If you hate numbers, stop reading.
If you have anxiety, definitely stop reading.
We are about to peer into the pit of despair. But think of it as a learning experience.
According to the Peter G. Peterson Foundation, which monitors the U.S. National Debt, on March 1, the gross federal debt of the United States surpassed $28 trillion. (That’s 12 zeroes; 1 trillion is 1,000 billions or, more startling, it is one million millions.) Although the debt affects each of us, it may be difficult to put such a large number into perspective and fully understand its implications.
The $28 trillion gross federal debt includes debt held by the public as well as debt held by federal trust funds and other government accounts. In very basic terms, this can be thought of as debt that the government owes to others plus debt that it owes to itself.
“So what” you ask?
America’s high and rising debt matters because it threatens our economic future.
According to the foundation, the coronavirus crisis has accelerated an already unsustainable fiscal trajectory, both because of its devastating effect on the economy and the necessary legislative response. When the health crisis is finally under control (and this week seems to indicate we are heading in that direction), it will be important to understand where our nation stands in its fiscal outlook and work together to implement sustainable solutions that promote economic stability in the years to come.
Plus, we are hearing other big numbers being kicked around as investments toward “relief.”
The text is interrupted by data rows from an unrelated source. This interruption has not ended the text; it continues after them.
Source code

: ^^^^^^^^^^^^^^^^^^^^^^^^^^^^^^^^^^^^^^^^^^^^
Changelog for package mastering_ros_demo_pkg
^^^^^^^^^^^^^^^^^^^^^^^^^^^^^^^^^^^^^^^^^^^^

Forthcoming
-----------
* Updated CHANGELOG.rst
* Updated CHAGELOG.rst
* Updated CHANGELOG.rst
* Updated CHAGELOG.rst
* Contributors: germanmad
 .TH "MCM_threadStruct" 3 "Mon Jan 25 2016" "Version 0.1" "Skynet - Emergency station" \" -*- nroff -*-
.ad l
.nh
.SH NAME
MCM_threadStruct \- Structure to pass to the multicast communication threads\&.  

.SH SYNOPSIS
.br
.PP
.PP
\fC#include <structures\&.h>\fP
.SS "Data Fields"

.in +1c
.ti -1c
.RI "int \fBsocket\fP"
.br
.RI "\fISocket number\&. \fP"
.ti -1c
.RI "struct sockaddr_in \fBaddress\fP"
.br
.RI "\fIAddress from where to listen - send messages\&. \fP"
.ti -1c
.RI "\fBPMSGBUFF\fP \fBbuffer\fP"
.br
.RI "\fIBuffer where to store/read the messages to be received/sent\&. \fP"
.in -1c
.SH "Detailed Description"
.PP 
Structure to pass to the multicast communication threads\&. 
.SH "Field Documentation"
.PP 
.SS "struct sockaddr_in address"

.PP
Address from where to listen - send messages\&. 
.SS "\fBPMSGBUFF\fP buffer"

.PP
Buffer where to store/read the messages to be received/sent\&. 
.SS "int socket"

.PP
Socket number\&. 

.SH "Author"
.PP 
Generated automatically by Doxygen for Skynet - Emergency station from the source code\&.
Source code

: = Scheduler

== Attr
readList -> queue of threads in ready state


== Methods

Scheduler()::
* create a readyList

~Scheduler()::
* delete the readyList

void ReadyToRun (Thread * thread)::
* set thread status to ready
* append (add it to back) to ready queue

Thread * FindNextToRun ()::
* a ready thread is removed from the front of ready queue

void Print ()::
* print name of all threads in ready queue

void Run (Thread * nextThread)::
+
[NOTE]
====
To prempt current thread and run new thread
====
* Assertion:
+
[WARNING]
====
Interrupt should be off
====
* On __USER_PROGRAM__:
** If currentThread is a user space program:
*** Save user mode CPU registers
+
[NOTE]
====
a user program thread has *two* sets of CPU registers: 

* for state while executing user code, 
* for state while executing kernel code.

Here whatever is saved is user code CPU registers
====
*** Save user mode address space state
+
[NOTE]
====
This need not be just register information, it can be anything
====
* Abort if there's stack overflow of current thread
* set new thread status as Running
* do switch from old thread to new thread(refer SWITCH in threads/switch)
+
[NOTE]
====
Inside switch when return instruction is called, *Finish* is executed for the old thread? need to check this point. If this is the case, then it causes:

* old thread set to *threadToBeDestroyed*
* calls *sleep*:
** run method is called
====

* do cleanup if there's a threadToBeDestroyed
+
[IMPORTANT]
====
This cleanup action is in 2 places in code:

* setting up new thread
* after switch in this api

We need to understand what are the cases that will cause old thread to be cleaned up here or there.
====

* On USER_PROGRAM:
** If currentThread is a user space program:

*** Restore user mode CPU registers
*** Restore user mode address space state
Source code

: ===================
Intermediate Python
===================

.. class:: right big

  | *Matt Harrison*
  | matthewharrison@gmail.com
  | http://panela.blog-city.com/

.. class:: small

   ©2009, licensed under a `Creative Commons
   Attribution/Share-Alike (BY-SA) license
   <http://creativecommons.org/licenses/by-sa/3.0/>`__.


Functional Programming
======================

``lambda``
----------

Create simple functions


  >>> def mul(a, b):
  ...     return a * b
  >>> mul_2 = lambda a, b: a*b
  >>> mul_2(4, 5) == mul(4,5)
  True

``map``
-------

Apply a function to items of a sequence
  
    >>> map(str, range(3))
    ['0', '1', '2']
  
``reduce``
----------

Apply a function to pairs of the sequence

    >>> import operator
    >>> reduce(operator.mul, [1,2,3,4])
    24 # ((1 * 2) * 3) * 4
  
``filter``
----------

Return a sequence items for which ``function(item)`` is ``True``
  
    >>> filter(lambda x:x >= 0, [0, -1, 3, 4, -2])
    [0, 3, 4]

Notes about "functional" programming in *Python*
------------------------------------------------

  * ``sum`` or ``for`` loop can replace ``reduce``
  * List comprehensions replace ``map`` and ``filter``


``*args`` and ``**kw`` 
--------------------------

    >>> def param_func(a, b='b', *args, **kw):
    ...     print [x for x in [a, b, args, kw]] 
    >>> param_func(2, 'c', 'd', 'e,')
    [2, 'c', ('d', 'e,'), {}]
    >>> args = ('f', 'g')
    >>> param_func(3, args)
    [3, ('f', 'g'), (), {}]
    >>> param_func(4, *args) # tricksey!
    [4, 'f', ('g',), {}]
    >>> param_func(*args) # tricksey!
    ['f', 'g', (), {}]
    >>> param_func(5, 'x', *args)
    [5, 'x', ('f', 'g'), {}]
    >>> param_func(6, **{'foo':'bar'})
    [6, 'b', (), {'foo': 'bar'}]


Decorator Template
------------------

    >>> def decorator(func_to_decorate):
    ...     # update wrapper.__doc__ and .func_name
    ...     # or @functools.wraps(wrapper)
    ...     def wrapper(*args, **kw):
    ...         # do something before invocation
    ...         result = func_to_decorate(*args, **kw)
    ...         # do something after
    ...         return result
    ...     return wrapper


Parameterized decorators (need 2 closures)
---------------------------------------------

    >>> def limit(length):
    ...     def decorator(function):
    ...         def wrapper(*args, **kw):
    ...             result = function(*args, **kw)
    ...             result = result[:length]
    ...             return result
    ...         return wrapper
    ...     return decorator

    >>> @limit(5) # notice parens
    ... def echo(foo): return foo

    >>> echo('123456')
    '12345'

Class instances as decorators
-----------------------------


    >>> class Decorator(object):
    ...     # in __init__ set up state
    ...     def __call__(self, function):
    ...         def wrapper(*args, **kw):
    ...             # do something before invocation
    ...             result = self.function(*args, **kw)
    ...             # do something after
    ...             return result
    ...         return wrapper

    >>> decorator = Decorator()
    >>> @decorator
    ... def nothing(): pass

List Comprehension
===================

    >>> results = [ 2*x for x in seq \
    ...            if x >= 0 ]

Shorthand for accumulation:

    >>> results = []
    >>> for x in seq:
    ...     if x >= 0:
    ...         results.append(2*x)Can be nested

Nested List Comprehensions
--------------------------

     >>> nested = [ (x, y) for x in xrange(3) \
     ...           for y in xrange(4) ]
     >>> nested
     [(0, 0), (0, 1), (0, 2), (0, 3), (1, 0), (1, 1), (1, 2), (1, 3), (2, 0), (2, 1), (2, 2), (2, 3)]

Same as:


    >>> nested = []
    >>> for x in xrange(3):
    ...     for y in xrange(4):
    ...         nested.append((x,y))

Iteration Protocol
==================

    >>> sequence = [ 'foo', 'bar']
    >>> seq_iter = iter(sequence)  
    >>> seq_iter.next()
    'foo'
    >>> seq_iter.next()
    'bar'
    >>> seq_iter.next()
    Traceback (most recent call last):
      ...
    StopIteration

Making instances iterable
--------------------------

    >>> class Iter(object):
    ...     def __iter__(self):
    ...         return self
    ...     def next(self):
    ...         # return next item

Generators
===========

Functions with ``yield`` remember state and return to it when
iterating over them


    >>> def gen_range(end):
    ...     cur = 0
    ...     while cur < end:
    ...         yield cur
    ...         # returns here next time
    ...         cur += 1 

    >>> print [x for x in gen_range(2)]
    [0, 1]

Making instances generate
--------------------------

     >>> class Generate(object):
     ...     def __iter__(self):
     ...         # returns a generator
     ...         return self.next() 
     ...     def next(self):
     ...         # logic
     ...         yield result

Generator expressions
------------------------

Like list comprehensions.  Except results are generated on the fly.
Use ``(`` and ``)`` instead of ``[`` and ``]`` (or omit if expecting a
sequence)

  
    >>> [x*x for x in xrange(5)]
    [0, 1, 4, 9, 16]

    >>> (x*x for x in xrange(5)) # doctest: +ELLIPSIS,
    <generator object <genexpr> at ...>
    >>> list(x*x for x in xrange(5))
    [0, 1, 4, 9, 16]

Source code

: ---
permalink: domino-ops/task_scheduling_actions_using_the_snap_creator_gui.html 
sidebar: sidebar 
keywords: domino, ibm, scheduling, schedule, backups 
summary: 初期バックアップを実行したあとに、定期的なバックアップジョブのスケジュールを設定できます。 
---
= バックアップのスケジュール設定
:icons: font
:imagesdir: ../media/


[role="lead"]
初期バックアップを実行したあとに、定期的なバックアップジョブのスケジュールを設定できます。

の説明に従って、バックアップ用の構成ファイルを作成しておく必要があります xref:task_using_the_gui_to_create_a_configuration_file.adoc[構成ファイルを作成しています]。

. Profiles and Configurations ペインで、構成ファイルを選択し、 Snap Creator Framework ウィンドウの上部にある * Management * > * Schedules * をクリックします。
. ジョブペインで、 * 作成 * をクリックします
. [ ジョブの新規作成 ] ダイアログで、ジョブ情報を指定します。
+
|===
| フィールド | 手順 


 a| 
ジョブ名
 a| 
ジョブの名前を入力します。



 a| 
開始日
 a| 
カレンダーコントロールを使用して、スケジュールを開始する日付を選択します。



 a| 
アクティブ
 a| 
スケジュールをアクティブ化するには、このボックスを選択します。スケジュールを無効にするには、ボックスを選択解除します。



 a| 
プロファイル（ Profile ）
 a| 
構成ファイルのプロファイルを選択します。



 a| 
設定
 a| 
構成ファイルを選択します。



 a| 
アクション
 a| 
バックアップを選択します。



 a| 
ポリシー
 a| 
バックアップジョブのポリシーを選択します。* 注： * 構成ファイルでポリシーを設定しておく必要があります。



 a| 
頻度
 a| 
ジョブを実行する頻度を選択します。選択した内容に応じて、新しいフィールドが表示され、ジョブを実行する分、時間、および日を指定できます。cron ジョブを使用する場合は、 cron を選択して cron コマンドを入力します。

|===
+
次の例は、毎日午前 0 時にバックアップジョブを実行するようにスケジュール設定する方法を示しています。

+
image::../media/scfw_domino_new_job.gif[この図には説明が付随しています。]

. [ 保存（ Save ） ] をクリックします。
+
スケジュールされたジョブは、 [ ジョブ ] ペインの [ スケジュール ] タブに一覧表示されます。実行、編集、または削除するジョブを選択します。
According to an article in Reason written by Zach Weissmueller and Justin Monticello this week, Congress has doled out more than $4 trillion in response to the COVID-19 pandemic. The U.S. National Debt represents about $67,000 per citizen, surpassing the country’s annual Gross Domestic Product for the first time since World War II.
On the current path, the Congressional Budget Office predicts that the debt would grow to 102% of GDP by the end of 2021, to 107% by 2031, and 202% by 2051. It also predicted that by 2051, the federal government will be spending more than a quarter of its annual budget just to pay interest on the principal. (Those estimates came before President Joe Biden signed the $1.9 trillion COVID-19 relief bill, which made the long-term budget outlook even worse.)
According to the Reason article, fiscal hawks have been sounding the alarm about rising debt levels for decades, though their nightmare scenario of runaway inflation hasn’t come to pass. But it might, and it could happen sooner rather than later. And it could get a lot worse before it gets better.
Economist and New York Times columnist Paul Krugman wrote in a December piece, “Learn to Stop Worrying and Love Debt,” that, “It’s a completely safe prediction that once Joe Biden is sworn in, we will once again hear lots of righteous Republican ranting about the evils of borrowing.”
According to Weissmueller and Monticello, Krugman is right. “Republicans have been complicit in ballooning the debt going back to the Nixon administration. But scoring rhetorical points about GOP hypocrisy doesn’t address the question of whether or not America’s debt … is cause for concern,” they write.
As the pandemic emergency passes, “the political parties will continue to do their cyclical thing: ‘Your deficits are bad. My deficits are good,’” Alan Viard, an economist at the right-leaning American Enterprise Institute, told the Christian Science Monitor this week. The economy is ripe.
According to the article, interest rates have fallen to near record lows, making the cost of borrowing virtually free. That could prove a boon, especially if the money is spent on investments, such as infrastructure, that can grow the economy in the future.
“Investing in better roads, bridges, dams, electrical infrastructure, all of that stuff, clearly, those investments pay returns over a long period of time,” says Leonard Burman, a professor at Syracuse University’s Maxwell School in New York. “Investing in better education, if you can do it, pays returns over the course of decades.”
Plus, the slow recovery from the Great Recession has convinced many economists that the U.S. didn’t enact enough stimulus at the time.
So is the number too big to matter to us anymore? Absolutely not. In context, within 10 years, the federal government will spend nearly as much on interest payments as it does on research and development, infrastructure and education combined.
We need to demand policies that put the nation on a better fiscal foundation. Because at the rate we are going, it will be generations before we can invest in ourselves in any meaningful way.
Go to www.usdebtclock.org to see the numbers for yourself (and to boost your anxiety a bit).